これらの手法とクラスタリングの違いは、プログラムに対し分類対象の正解を教えるかどうかだと思います。

SVM等は分類対象のデータの中から学習用のデータを選出し、そのデータとそのデータが所属するラベルを一緒に与えて学習します。これを教師あり学習と呼びます。

そして、学習用データに対し、教師として与えられた正解を出力するように分類器のパラメータを学習していきます。

対してクラスタリングは、教師信号を与えません。

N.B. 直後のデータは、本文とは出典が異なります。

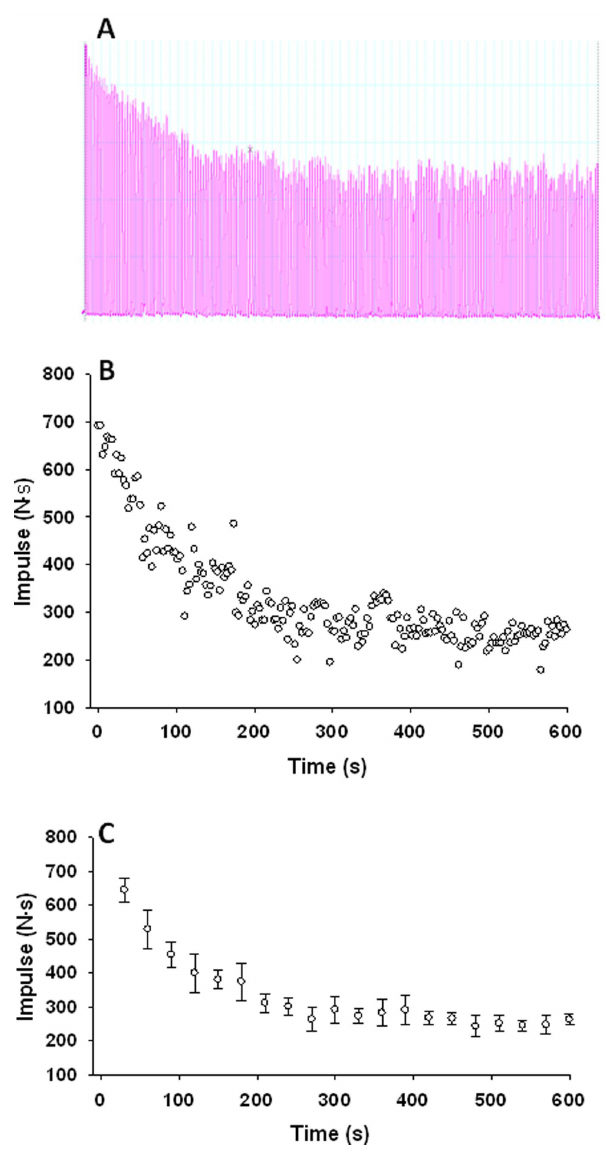
Figure 1. Force output during a 10 min maximal effort handgrip exercise test in a representative subject. Panel A: Raw force trace output Panel B: Impulse force of contraction plotted for all contractions during the test. Panel C: Impulse force averaged into 30 s time bins. Error bars indicate the contraction-to-contraction variability within each 30 s time bin.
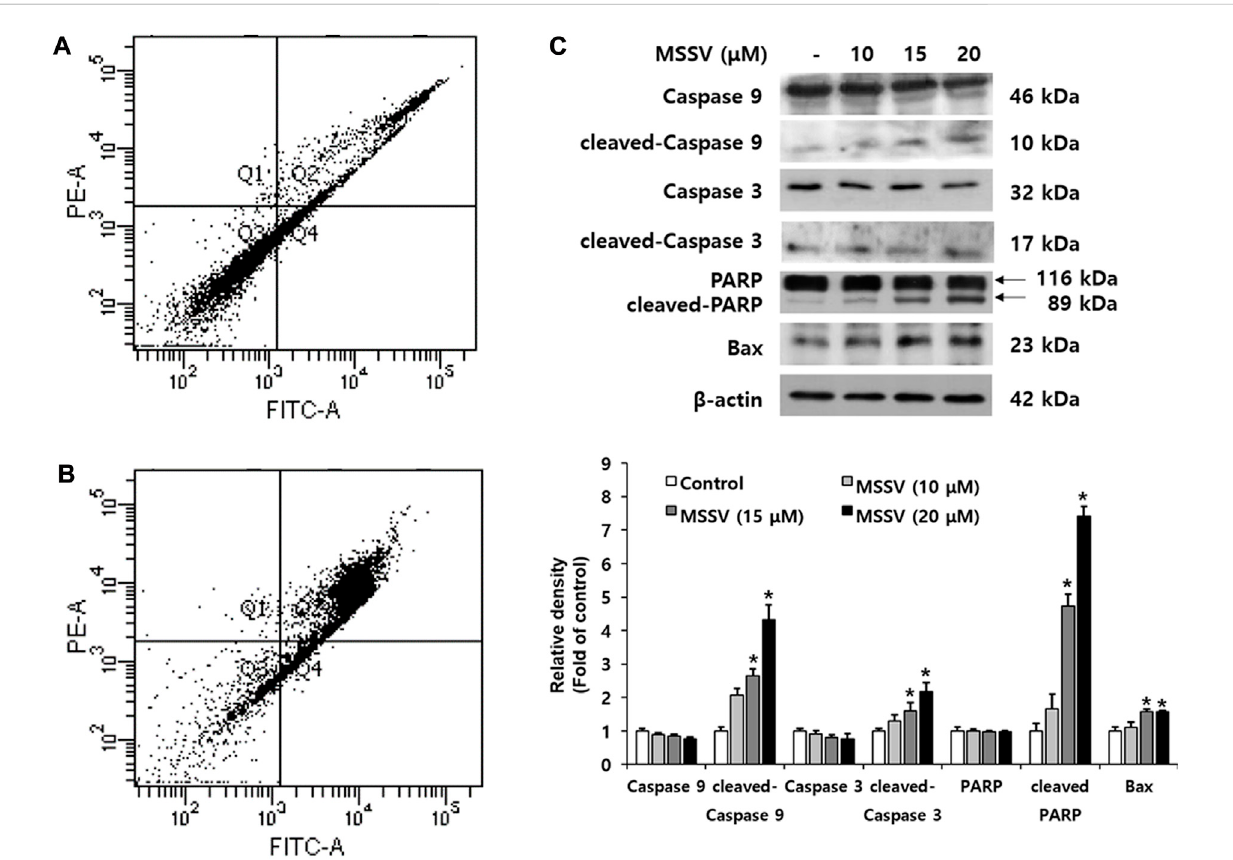
FIGURE 4 MSSV contributes a caspase-dependent intrinsic apoptotic pathway in HCT116 cells. (A) Control, and (B) HCT116 cells were treated with 20 μ M MSSV. HCT116 cells were stained by both Annexin V and PI staining. (C) MSSV-induced apoptosis factors in HCT116 cells were determined by immunoblotting. The cells were treated with MSSV at concentrations of 10, 15, and 20 μ M. The expression of pro-apoptotic proteins was increased by MSSVtreatment inHCT116 cells.Thebarrepresents therelativefoldchangesinproteins atdifferentconcentrationsofMSSVincomparisonwiththe control. Data are presented as mean ± SD and the * (asterisk) indicated statistically signi fi cant difference. A p -value of < 0.05 was considered statistically signi fi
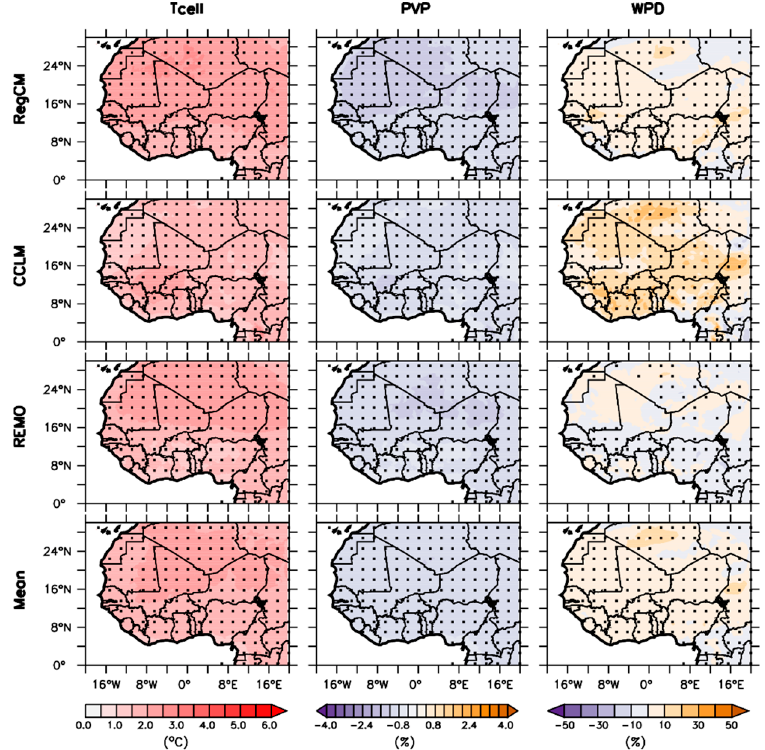
Figure 10. Projected changes in the annual average of the cell temperature (Tcell), photovoltaic potential (PVP), and wind power density (WPD) over West Africa for the near future (2021–2050) and under the RCP8.5 scenario. Statistically significant areas are indicated with black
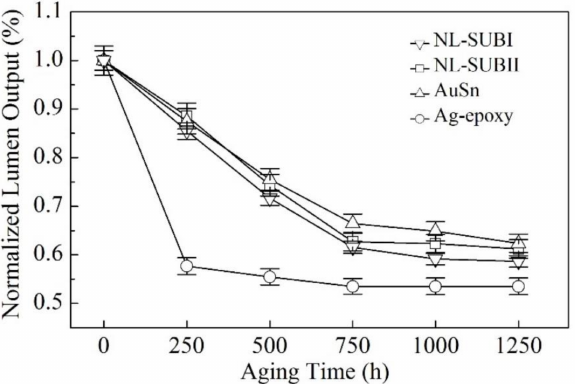
Figure 9. Long-term lumen maintenance of the devices made by the NL bonding method with different substrates and two conventional die-substrate bonding methods as a function of aging time under the stressing condition of an operating current of 700 mA, a relative humidity RH = 85%, and a high environmental temperature of 85 ◦ C: the open downside triangle symbol ( (cid:53) ) represents the experimental data for the device made by NL bonding with substrate type-I; the open square symbol ( (cid:3) ) represents the experimental data for the device made by NL bonding with substrate type-II; the open upside triangle symbol ( (cid:52) ) represents Ag-epoxy bonding with an industrial standard BLT value of 25 ± 2 µ m; and the open circle symbol ( ) represents the experimental data of Ag-epoxy bonding (cid:35) with an industrial standard BLT value of 20 ± 2 µ m. This Wet High Temperature Operating Life (WHTOL) test goes beyond the requirement of the standard JEDEC No. 22-A101C while extending the test duration by 25% from 1000 to 1250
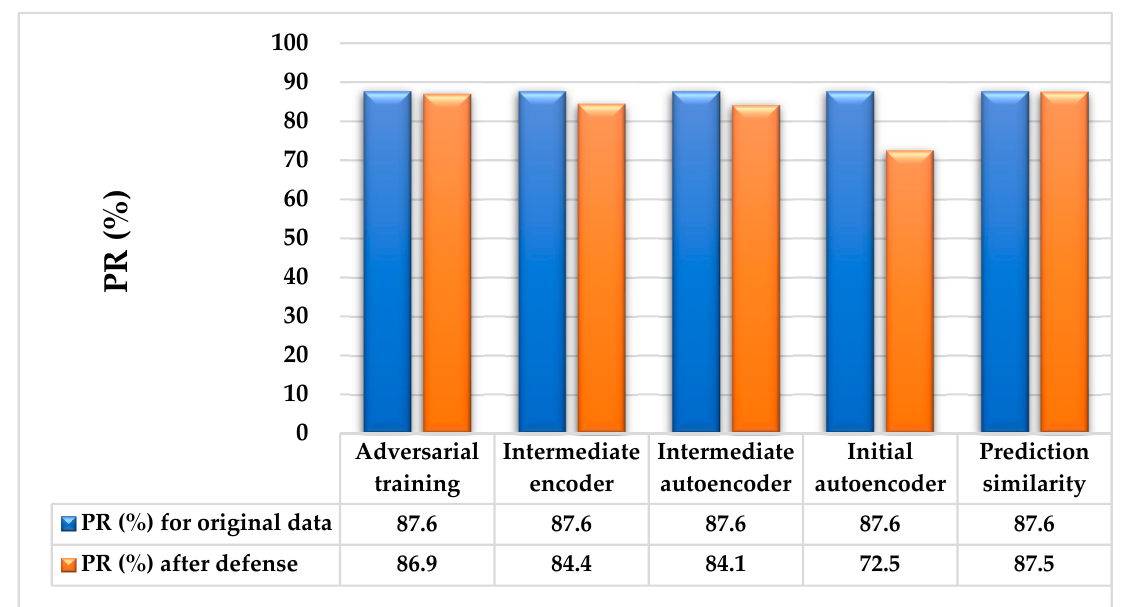
Figure 14. PR comparison between defense models and original model.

与えられたデータ同士の関係を用いて分類器のパラメータをチューニングしていきます。

その為、クラスタリングでは良くも悪くも、設計者が想像したものとは全く異なった分類結果になる事も有ります。

K-meansアルゴリズム

K-meansアルゴリズムは分類対象のデータと、データの距離の計算方法と、分類するカテゴリの数さえ設定できればクラスタリングが可能な非常に高速で手頃なクラスタリング手法です。

ざっくりK-meansを説明すると、分類対象のデータにランダムにラベル付を行い、ラベル毎にデータの中心(重心)を算出し、分類対象の全てのデータに対し尤も近い重心のラベルに再割当てするアルゴリズムです。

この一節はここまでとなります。